Stored items from a collection

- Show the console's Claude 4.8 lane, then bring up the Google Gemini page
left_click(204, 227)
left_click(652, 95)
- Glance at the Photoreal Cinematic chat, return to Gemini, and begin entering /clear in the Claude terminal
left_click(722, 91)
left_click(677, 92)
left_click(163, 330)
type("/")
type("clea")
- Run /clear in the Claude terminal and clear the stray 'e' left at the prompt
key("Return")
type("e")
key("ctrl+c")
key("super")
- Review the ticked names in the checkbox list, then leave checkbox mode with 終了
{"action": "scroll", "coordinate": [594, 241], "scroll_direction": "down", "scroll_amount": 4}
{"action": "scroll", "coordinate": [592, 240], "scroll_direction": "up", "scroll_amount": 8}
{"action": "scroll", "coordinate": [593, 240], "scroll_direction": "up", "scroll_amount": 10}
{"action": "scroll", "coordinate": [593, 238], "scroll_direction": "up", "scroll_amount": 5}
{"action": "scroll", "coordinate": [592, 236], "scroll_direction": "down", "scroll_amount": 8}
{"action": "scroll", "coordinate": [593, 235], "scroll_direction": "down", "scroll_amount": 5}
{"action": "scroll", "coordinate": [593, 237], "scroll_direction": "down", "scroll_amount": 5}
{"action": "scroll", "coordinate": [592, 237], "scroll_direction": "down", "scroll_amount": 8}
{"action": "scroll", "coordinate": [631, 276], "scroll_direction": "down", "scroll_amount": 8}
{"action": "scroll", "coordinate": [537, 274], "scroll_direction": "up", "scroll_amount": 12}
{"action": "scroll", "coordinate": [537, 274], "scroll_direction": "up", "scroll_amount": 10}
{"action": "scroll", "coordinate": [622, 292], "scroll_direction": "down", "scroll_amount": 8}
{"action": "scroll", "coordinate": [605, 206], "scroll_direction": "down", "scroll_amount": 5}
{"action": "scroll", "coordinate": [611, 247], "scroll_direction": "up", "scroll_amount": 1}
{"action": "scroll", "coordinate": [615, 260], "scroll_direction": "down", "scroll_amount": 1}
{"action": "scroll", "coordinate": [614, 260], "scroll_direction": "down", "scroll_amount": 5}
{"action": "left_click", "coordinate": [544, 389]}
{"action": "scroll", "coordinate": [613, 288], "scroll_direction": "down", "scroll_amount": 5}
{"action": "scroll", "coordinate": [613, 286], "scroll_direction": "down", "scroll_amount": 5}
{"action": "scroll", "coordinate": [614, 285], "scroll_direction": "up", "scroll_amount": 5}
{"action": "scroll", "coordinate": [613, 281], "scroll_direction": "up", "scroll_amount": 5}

§ **Task item**:
Go through the lines above and count those with the string "terminal". Reply with the count and nothing more.

§ **Result for this task**:
2